◆ **WHAT THE TASK ASKS**: Both the line below containing "Dogs can cause slightinjuriessuch" and the line containing "be installed.Private security", along with every line between them, should be repeated exactly; no other line belongs in the answer.

◆ **Source texts of formatted documents**:
• • •

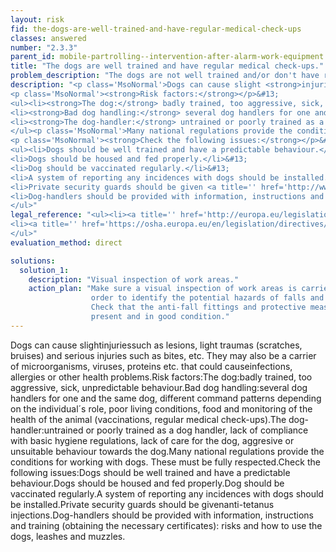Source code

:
 ```yaml
---
layout: risk
fid: the-dogs-are-well-trained-and-have-regular-medical-check-ups
classes: answered
number: "2.3.3"
parent_id: mobile-partrolling--intervention-after-alarm-work-equipment
title: "The dogs are well trained and have regular medical check-ups."
problem_description: "The dogs are not well trained and/or don't have regular medical check-ups."
description: "<p class='MsoNormal'>Dogs can cause slight <strong>injuries</strong> such as lesions, light traumas (scratches, bruises) and serious injuries such as bites, etc. They may also be a carrier of microorganisms, viruses, proteins etc. that could cause <strong>infections, allergies or other health problems</strong>.</p>&#13;
<p class='MsoNormal'><strong>Risk factors:</strong></p>&#13;
<ul><li><strong>The dog:</strong> badly trained, too aggressive, sick, unpredictable behaviour.</li>&#13;
<li><strong>Bad dog handling:</strong> several dog handlers for one and the same dog, different command patterns depending on the individual´s role, poor living conditions, food and monitoring of the health of the animal (vaccinations, regular medical check-ups).</li>&#13;
<li><strong>The dog-handler:</strong> untrained or poorly trained as a dog handler, lack of compliance with basic hygiene regulations, lack of care for the dog, aggresive or unsuitable behaviour towards the dog.</li>&#13;
</ul><p class='MsoNormal'>Many national regulations provide the conditions for working with dogs. These must be fully respected.</p>&#13;
<p class='MsoNormal'><strong>Check the following issues:</strong></p>&#13;
<ul><li>Dogs should be well trained and have a predictable behaviour.</li>&#13;
<li>Dogs should be housed and fed properly.</li>&#13;
<li>Dog should be vaccinated regularly.</li>&#13;
<li>A system of reporting any incidences with dogs should be installed.</li>&#13;
<li>Private security guards should be given <a title='' href='http://www.hse.gov.uk/violence/security.htm' target='_blank' rel='nofollow'>anti-tetanus injections.</a></li>&#13;
<li>Dog-handlers should be provided with information, instructions and training (obtaining the necessary certificates): risks and how to use the dogs, leashes and muzzles.</li>&#13;
</ul>"
legal_reference: "<ul><li><a title='' href='http://europa.eu/legislation_summaries/employment_and_social_policy/health_hygiene_safety_at_work/c11113_en.htm' rel='nofollow' target='_blank'>89/391/CEE Implementing measures to improve the health and safety of workers (framework directive).</a></li>&#13;
<li><a title='' href='https://osha.europa.eu/en/legislation/directives/exposure-to-biological-agents/77' rel='nofollow' target='_blank'>2000/54/EC Directive on the protection of workers from risks related to exposure to biological agents at work</a>.</li>&#13;
</ul>"
evaluation_method: direct

solutions:
  solution_1:
    description: "Visual inspection of work areas."
    action_plan: "Make sure a visual inspection of work areas is carried out in
                  order to identify the potential hazards of falls and slips.
                  Check that the anti-fall fittings and protective measures are
                  present and in good condition."
---
```

Dogs can cause slightinjuriessuch as lesions, light traumas (scratches,
bruises) and serious injuries such as bites, etc. They may also be a carrier
of microorganisms, viruses, proteins etc. that could causeinfections,
allergies or other health problems.Risk factors:The dog:badly trained, too
aggressive, sick, unpredictable behaviour.Bad dog handling:several dog
handlers for one and the same dog, different command patterns depending on the
individual´s role, poor living conditions, food and monitoring of the health
of the animal (vaccinations, regular medical check-ups).The dog-
handler:untrained or poorly trained as a dog handler, lack of compliance with
basic hygiene regulations, lack of care for the dog, aggresive or unsuitable
behaviour towards the dog.Many national regulations provide the conditions for
working with dogs. These must be fully respected.Check the following
issues:Dogs should be well trained and have a predictable behaviour.Dogs
should be housed and fed properly.Dog should be vaccinated regularly.A system
of reporting any incidences with dogs should be installed.Private security
guards should be givenanti-tetanus injections.Dog-handlers should be provided
with information, instructions and training (obtaining the necessary
certificates): risks and how to use the dogs, leashes and muzzles.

• • •

◆ **EXPECTED ANSWER**:
Dogs can cause slightinjuriessuch as lesions, light traumas (scratches,
bruises) and serious injuries such as bites, etc. They may also be a carrier
of microorganisms, viruses, proteins etc. that could causeinfections,
allergies or other health problems.Risk factors:The dog:badly trained, too
aggressive, sick, unpredictable behaviour.Bad dog handling:several dog
handlers for one and the same dog, different command patterns depending on the
individual´s role, poor living conditions, food and monitoring of the health
of the animal (vaccinations, regular medical check-ups).The dog-
handler:untrained or poorly trained as a dog handler, lack of compliance with
basic hygiene regulations, lack of care for the dog, aggresive or unsuitable
behaviour towards the dog.Many national regulations provide the conditions for
working with dogs. These must be fully respected.Check the following
issues:Dogs should be well trained and have a predictable behaviour.Dogs
should be housed and fed properly.Dog should be vaccinated regularly.A system
of reporting any incidences with dogs should be installed.Private security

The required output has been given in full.